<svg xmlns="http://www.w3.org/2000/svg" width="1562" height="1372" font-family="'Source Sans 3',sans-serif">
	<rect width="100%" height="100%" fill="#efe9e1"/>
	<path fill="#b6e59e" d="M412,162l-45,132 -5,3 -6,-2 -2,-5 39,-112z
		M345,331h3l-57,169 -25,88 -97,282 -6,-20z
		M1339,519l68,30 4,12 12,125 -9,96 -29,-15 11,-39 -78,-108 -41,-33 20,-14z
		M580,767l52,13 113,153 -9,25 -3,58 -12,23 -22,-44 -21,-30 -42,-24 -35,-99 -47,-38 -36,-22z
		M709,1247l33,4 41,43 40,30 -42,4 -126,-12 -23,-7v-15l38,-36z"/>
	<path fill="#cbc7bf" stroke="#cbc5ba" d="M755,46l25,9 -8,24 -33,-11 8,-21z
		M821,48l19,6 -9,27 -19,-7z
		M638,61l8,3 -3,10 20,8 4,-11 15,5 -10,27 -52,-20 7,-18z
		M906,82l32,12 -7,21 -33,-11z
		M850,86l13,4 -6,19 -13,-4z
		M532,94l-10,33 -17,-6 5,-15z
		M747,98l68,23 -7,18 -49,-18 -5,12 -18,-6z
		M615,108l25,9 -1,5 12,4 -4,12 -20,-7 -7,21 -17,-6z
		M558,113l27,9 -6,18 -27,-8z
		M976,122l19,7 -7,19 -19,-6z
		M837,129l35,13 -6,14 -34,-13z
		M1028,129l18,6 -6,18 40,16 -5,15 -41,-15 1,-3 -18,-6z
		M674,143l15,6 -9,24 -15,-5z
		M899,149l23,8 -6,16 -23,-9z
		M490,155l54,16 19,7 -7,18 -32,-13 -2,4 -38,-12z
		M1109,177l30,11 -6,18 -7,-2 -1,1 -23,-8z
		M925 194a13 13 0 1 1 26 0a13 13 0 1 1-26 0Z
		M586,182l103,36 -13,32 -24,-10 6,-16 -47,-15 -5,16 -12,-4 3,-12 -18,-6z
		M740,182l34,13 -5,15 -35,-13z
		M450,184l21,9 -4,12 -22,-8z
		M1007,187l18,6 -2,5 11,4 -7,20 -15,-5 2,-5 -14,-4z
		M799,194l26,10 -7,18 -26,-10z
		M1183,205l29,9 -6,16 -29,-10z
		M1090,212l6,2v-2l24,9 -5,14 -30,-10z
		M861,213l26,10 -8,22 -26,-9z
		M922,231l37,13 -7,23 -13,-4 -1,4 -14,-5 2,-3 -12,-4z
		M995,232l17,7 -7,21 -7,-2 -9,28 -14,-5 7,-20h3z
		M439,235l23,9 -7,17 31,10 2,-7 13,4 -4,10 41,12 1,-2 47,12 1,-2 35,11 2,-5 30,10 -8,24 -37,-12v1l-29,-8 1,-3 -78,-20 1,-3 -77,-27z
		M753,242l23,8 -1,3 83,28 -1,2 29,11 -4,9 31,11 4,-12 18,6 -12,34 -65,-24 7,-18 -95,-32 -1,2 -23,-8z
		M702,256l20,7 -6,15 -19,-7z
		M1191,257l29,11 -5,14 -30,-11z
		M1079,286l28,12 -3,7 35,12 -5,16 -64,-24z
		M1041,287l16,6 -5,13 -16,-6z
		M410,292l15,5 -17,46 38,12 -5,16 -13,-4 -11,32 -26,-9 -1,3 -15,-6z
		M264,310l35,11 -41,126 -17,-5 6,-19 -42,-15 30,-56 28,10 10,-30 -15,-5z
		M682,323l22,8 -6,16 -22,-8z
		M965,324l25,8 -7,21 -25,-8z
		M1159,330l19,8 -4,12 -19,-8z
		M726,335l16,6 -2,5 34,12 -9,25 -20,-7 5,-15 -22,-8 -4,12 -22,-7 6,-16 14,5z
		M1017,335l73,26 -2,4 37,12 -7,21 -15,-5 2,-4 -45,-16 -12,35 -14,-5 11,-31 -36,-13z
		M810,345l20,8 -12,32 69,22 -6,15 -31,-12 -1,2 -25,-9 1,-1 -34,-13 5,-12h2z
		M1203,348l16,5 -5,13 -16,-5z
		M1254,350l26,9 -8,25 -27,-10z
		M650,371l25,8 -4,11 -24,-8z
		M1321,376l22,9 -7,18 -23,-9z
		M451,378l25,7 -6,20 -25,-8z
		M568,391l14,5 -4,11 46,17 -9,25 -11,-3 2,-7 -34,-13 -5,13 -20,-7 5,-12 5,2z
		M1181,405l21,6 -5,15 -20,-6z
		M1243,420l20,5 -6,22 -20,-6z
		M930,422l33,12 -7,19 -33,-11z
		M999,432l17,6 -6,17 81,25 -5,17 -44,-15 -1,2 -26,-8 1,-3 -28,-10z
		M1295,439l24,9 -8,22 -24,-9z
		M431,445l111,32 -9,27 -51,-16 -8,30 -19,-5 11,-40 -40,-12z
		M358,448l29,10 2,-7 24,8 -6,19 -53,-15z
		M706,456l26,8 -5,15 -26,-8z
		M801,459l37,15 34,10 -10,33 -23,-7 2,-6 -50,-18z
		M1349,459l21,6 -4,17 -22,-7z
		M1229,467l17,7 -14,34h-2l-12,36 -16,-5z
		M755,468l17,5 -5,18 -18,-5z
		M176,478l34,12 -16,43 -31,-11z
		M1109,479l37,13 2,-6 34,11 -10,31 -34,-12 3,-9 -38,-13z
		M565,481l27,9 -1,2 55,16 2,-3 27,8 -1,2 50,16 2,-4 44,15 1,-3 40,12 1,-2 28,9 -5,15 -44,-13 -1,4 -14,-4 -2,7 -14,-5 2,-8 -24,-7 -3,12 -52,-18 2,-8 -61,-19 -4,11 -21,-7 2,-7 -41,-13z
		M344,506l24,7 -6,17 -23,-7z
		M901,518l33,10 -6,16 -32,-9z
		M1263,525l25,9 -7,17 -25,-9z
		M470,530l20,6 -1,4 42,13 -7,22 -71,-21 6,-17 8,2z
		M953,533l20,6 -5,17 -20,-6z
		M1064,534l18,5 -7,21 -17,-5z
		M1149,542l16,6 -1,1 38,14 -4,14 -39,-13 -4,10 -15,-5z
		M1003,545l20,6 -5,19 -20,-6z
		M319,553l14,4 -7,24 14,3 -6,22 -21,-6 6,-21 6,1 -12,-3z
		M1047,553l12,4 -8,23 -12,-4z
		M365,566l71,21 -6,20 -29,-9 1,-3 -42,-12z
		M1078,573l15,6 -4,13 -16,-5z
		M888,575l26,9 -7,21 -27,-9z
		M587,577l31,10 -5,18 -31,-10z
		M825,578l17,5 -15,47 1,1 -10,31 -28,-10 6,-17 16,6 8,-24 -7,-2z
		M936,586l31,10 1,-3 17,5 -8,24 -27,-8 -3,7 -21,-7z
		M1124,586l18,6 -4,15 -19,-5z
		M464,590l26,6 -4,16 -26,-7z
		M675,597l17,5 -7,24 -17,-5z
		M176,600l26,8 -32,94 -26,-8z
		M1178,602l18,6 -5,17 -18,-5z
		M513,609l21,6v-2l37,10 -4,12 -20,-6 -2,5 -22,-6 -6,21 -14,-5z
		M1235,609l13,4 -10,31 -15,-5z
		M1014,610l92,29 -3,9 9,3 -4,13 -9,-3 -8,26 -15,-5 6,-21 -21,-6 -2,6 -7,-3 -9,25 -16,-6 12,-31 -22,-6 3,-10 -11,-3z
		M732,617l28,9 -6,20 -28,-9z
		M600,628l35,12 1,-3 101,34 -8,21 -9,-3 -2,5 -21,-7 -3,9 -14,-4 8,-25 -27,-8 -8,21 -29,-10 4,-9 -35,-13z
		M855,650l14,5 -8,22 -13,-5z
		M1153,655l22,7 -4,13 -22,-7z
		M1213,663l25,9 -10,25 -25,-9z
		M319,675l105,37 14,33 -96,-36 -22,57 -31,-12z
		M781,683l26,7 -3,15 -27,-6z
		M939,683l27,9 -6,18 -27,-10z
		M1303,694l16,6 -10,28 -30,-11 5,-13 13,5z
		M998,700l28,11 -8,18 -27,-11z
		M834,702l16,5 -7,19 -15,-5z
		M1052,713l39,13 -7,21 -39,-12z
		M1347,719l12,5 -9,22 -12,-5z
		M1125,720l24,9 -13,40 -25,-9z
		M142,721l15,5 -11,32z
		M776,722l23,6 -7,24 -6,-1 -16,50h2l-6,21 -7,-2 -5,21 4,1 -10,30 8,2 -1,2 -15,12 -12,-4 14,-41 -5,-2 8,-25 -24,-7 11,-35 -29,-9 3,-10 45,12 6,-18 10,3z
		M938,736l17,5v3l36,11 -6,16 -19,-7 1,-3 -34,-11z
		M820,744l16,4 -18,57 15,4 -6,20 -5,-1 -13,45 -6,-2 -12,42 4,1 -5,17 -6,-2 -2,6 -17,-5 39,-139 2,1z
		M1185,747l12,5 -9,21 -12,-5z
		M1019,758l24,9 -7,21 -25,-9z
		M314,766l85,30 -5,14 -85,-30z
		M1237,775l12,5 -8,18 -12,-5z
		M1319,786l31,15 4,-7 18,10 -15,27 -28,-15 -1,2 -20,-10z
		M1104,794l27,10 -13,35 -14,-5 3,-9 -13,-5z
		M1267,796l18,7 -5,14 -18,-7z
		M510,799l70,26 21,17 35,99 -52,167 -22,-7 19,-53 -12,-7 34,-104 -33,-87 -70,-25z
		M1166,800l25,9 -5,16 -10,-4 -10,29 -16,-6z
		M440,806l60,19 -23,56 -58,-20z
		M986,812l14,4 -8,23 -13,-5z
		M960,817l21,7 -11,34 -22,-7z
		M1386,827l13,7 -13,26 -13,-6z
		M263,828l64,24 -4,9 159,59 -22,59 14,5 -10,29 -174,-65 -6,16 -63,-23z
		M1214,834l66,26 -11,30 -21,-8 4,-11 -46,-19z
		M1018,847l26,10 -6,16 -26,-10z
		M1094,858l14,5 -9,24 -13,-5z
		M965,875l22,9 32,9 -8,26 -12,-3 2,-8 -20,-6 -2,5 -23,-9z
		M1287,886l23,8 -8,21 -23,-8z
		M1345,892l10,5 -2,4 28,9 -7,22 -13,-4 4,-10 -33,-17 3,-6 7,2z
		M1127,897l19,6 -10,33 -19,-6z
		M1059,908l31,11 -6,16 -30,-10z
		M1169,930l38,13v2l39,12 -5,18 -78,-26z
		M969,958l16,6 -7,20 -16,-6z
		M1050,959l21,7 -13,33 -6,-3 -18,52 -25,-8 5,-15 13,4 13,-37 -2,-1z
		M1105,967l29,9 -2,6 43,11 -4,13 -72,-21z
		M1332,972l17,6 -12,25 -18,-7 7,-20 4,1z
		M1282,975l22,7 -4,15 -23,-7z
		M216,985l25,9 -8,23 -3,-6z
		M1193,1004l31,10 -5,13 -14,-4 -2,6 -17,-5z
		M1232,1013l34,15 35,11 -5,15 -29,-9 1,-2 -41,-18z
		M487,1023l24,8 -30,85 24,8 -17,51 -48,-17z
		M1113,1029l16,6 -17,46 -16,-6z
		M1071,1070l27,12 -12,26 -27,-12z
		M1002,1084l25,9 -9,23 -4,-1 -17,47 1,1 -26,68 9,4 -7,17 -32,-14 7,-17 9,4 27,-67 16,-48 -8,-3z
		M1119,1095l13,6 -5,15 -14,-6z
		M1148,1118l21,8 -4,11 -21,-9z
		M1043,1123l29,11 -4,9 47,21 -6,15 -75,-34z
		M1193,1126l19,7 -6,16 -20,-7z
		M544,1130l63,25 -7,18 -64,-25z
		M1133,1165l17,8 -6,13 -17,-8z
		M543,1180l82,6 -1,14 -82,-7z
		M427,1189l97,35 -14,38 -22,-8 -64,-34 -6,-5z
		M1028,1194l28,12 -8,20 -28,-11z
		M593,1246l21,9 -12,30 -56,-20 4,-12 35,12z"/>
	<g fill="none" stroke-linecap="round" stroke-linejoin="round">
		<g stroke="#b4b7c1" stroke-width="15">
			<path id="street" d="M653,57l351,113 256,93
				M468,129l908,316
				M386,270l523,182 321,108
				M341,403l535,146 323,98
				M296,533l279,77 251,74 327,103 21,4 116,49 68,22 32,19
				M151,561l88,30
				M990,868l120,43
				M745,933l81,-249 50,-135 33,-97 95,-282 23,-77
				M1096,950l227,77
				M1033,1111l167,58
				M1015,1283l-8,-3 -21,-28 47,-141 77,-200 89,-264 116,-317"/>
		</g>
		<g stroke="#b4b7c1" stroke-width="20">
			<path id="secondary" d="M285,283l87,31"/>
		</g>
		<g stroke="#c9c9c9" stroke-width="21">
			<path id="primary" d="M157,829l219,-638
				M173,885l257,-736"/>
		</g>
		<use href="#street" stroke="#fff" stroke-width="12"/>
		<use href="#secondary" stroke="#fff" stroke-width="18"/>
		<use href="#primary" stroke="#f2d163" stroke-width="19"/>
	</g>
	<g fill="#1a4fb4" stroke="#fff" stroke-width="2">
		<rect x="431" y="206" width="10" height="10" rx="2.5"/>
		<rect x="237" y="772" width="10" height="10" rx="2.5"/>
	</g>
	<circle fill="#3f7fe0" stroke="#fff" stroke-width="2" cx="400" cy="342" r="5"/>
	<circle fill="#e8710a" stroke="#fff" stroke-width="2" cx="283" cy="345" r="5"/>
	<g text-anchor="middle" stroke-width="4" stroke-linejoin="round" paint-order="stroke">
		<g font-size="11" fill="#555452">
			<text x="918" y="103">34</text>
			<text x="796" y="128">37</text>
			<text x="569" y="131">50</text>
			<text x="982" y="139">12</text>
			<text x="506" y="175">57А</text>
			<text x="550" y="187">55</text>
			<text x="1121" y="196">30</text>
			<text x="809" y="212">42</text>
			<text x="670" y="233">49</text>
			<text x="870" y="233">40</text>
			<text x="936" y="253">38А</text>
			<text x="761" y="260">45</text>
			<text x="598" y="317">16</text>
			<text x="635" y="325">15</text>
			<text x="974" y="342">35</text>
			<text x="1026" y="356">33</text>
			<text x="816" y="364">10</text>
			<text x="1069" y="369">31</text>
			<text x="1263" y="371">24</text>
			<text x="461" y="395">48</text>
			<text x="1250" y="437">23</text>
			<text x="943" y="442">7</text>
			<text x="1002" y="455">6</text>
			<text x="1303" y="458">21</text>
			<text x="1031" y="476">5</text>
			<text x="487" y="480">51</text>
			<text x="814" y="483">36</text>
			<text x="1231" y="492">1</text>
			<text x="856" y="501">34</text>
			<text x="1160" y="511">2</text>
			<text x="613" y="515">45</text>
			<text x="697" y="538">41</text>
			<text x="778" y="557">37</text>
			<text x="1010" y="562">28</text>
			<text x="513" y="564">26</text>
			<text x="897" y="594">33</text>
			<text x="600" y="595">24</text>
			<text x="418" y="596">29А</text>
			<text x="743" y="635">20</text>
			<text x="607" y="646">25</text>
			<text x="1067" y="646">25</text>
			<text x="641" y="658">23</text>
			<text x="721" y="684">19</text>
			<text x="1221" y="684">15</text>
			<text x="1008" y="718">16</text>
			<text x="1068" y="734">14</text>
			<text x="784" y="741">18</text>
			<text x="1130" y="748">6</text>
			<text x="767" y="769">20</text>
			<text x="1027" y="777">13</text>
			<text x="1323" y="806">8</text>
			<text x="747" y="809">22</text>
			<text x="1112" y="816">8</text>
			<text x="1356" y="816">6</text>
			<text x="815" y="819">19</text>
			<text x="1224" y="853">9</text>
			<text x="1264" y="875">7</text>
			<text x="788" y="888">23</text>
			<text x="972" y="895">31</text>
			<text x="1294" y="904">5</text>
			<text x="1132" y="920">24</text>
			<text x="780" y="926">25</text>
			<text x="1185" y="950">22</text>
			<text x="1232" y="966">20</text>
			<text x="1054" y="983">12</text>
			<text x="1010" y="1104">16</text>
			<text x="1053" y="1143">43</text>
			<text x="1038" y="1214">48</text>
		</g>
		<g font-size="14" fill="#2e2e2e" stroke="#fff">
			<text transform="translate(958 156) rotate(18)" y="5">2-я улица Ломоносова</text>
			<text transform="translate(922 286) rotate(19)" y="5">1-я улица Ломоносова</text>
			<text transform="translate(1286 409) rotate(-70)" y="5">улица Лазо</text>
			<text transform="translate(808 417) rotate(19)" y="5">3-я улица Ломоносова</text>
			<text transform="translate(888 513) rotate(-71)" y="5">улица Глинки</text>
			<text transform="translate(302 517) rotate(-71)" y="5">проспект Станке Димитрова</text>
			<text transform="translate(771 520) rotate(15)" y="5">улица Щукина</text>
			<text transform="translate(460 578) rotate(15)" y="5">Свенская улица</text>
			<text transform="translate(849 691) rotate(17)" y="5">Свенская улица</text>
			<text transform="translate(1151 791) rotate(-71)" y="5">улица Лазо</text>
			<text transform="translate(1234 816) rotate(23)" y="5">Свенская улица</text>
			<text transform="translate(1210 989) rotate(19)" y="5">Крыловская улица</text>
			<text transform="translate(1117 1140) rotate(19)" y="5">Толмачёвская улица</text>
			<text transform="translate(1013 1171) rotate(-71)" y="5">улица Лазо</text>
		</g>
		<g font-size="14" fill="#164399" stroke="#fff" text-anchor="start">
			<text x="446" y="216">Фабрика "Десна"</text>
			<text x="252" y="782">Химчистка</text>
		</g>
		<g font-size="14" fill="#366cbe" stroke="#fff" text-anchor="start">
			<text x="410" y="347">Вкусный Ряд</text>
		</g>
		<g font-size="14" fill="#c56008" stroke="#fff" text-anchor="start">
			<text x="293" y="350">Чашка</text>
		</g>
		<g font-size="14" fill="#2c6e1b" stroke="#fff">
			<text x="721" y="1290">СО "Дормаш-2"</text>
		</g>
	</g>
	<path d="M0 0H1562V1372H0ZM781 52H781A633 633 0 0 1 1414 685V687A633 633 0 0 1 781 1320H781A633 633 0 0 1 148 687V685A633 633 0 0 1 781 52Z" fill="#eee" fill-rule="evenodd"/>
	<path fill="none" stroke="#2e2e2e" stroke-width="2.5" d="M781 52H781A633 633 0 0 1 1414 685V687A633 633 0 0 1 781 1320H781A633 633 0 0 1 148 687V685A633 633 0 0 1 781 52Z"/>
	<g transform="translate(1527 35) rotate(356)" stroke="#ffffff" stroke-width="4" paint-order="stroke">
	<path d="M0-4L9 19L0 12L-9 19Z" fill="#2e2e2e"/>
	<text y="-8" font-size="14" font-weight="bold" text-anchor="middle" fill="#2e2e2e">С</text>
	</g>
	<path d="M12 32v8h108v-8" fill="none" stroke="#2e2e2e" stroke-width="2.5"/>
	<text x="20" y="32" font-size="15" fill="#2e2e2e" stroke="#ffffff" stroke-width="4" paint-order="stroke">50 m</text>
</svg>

**Exercise prompt**
Above are the lines; repeat exactly the ones from the line containing "M1125,720l24,9 -13,40 -25,-9z" down to the line containing "M1119,1095l13,6 -5,15 -14,-6z", both inclusive.

**Solved problem**
		M1125,720l24,9 -13,40 -25,-9z
		M142,721l15,5 -11,32z
		M776,722l23,6 -7,24 -6,-1 -16,50h2l-6,21 -7,-2 -5,21 4,1 -10,30 8,2 -1,2 -15,12 -12,-4 14,-41 -5,-2 8,-25 -24,-7 11,-35 -29,-9 3,-10 45,12 6,-18 10,3z
		M938,736l17,5v3l36,11 -6,16 -19,-7 1,-3 -34,-11z
		M820,744l16,4 -18,57 15,4 -6,20 -5,-1 -13,45 -6,-2 -12,42 4,1 -5,17 -6,-2 -2,6 -17,-5 39,-139 2,1z
		M1185,747l12,5 -9,21 -12,-5z
		M1019,758l24,9 -7,21 -25,-9z
		M314,766l85,30 -5,14 -85,-30z
		M1237,775l12,5 -8,18 -12,-5z
		M1319,786l31,15 4,-7 18,10 -15,27 -28,-15 -1,2 -20,-10z
		M1104,794l27,10 -13,35 -14,-5 3,-9 -13,-5z
		M1267,796l18,7 -5,14 -18,-7z
		M510,799l70,26 21,17 35,99 -52,167 -22,-7 19,-53 -12,-7 34,-104 -33,-87 -70,-25z
		M1166,800l25,9 -5,16 -10,-4 -10,29 -16,-6z
		M440,806l60,19 -23,56 -58,-20z
		M986,812l14,4 -8,23 -13,-5z
		M960,817l21,7 -11,34 -22,-7z
		M1386,827l13,7 -13,26 -13,-6z
		M263,828l64,24 -4,9 159,59 -22,59 14,5 -10,29 -174,-65 -6,16 -63,-23z
		M1214,834l66,26 -11,30 -21,-8 4,-11 -46,-19z
		M1018,847l26,10 -6,16 -26,-10z
		M1094,858l14,5 -9,24 -13,-5z
		M965,875l22,9 32,9 -8,26 -12,-3 2,-8 -20,-6 -2,5 -23,-9z
		M1287,886l23,8 -8,21 -23,-8z
		M1345,892l10,5 -2,4 28,9 -7,22 -13,-4 4,-10 -33,-17 3,-6 7,2z
		M1127,897l19,6 -10,33 -19,-6z
		M1059,908l31,11 -6,16 -30,-10z
		M1169,930l38,13v2l39,12 -5,18 -78,-26z
		M969,958l16,6 -7,20 -16,-6z
		M1050,959l21,7 -13,33 -6,-3 -18,52 -25,-8 5,-15 13,4 13,-37 -2,-1z
		M1105,967l29,9 -2,6 43,11 -4,13 -72,-21z
		M1332,972l17,6 -12,25 -18,-7 7,-20 4,1z
		M1282,975l22,7 -4,15 -23,-7z
		M216,985l25,9 -8,23 -3,-6z
		M1193,1004l31,10 -5,13 -14,-4 -2,6 -17,-5z
		M1232,1013l34,15 35,11 -5,15 -29,-9 1,-2 -41,-18z
		M487,1023l24,8 -30,85 24,8 -17,51 -48,-17z
		M1113,1029l16,6 -17,46 -16,-6z
		M1071,1070l27,12 -12,26 -27,-12z
		M1002,1084l25,9 -9,23 -4,-1 -17,47 1,1 -26,68 9,4 -7,17 -32,-14 7,-17 9,4 27,-67 16,-48 -8,-3z
		M1119,1095l13,6 -5,15 -14,-6z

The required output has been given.